**Task directions**
The entries below contain pictures. Write out only the lines from the line with "thumb tip: (227, 313)" up to and including the line with "index dip: (100, 151)", exactly, without them.

● ● ● ● ●

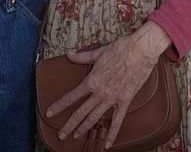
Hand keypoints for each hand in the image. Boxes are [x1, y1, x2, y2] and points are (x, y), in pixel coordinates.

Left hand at [46, 23, 171, 147]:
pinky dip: (112, 133)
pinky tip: (107, 144)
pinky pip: (118, 121)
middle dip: (69, 125)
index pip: (71, 97)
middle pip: (80, 112)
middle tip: (60, 135)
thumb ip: (82, 57)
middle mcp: (100, 92)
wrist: (141, 50)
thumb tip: (69, 54)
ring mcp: (112, 98)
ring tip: (76, 136)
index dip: (59, 106)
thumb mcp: (98, 52)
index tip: (49, 113)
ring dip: (84, 128)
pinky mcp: (125, 100)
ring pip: (95, 118)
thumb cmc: (120, 48)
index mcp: (91, 80)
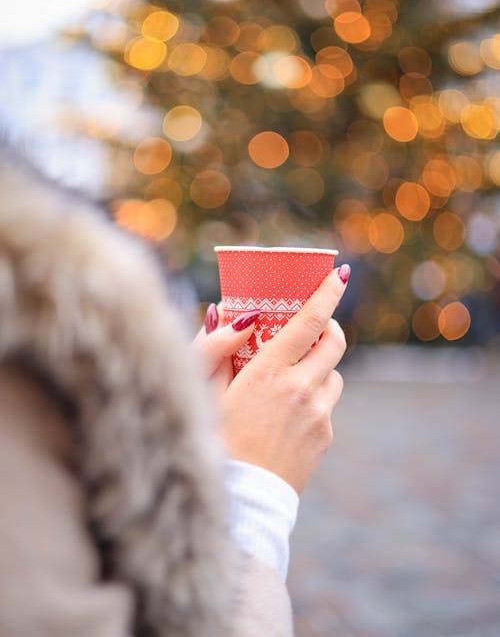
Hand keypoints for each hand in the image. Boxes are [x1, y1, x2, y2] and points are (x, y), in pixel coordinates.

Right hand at [194, 265, 349, 492]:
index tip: (341, 274)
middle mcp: (301, 389)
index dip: (328, 293)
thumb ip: (215, 348)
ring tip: (291, 381)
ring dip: (319, 368)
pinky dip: (315, 399)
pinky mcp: (326, 435)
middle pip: (335, 342)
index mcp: (269, 372)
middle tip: (313, 328)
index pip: (310, 321)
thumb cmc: (215, 439)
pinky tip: (288, 416)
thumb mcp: (206, 391)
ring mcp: (318, 414)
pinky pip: (328, 404)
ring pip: (334, 373)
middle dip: (329, 328)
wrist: (241, 501)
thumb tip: (227, 313)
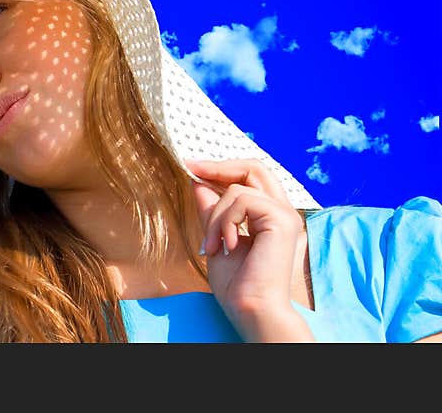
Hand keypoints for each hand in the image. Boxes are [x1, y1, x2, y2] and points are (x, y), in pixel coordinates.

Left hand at [186, 158, 312, 341]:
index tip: (191, 167)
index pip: (251, 176)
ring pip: (237, 189)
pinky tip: (227, 246)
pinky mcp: (281, 219)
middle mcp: (282, 211)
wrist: (250, 309)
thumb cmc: (237, 284)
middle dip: (218, 167)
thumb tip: (198, 181)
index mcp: (271, 215)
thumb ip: (211, 210)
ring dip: (215, 216)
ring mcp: (285, 214)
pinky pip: (241, 201)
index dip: (222, 168)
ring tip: (213, 246)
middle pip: (253, 167)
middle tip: (190, 169)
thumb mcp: (216, 237)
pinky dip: (224, 222)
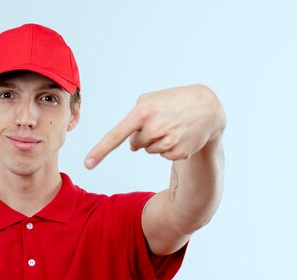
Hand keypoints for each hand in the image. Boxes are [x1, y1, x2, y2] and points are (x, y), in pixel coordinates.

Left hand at [84, 85, 225, 166]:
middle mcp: (154, 128)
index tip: (87, 164)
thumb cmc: (174, 101)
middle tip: (161, 121)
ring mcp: (167, 142)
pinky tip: (180, 134)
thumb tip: (130, 144)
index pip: (116, 135)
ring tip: (173, 126)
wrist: (209, 107)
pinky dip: (169, 147)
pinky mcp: (178, 153)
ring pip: (148, 150)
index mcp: (143, 112)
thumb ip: (133, 117)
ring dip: (156, 141)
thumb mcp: (151, 98)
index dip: (100, 151)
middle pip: (134, 144)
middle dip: (143, 136)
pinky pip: (162, 155)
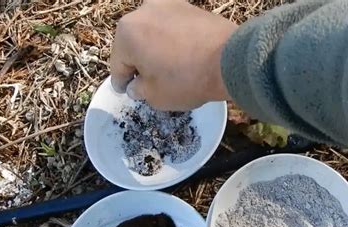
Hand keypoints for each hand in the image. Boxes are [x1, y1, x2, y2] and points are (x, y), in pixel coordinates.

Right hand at [110, 0, 236, 110]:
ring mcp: (167, 4)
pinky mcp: (188, 6)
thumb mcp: (154, 96)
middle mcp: (143, 11)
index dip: (122, 82)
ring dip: (154, 49)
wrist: (229, 61)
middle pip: (133, 43)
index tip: (125, 90)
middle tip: (146, 81)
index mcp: (127, 33)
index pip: (118, 64)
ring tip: (166, 68)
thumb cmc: (186, 80)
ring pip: (152, 33)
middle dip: (138, 62)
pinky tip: (180, 56)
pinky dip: (171, 40)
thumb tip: (136, 85)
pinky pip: (172, 27)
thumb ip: (138, 90)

● ● ● ● ●

**Finished task**
thumb tip: (227, 313)
Hand keypoints for each hand in the image. Boxes are [x1, y1, x2, y2] and points are (x, y), in pixel coordinates.

Left hand at [186, 158, 312, 341]:
index tip: (191, 167)
index pip: (251, 176)
ring pip: (237, 189)
pinky tip: (227, 246)
pinky mcp: (281, 219)
middle mcp: (282, 211)
wrist: (250, 309)
thumb cmc: (237, 284)
middle dip: (218, 167)
thumb tip: (198, 181)
index mcp: (271, 215)
thumb ip: (211, 210)
ring dip: (215, 216)
ring mcp: (285, 214)
pinky pip: (241, 201)
index dip: (222, 168)
ring tip: (213, 246)
middle pip: (253, 167)
middle tip: (190, 169)
thumb mcp: (216, 237)
pinky dip: (224, 222)
Hand keypoints for each hand in the image. Boxes are [x1, y1, x2, y2] and points are (x, y), in pixel coordinates.

Left hand at [84, 85, 225, 166]:
middle mcp: (154, 128)
index tip: (87, 164)
thumb cmc: (174, 101)
middle tip: (161, 121)
ring mcp: (167, 142)
pinky tip: (180, 134)
thumb tip: (130, 144)
index pip: (116, 135)
ring tip: (173, 126)
wrist: (209, 107)
pinky dip: (169, 147)
pinky mcp: (178, 153)
ring pip: (148, 150)
index mcp: (143, 112)
thumb ip: (133, 117)
ring dip: (156, 141)
thumb mcp: (151, 98)
index dip: (100, 151)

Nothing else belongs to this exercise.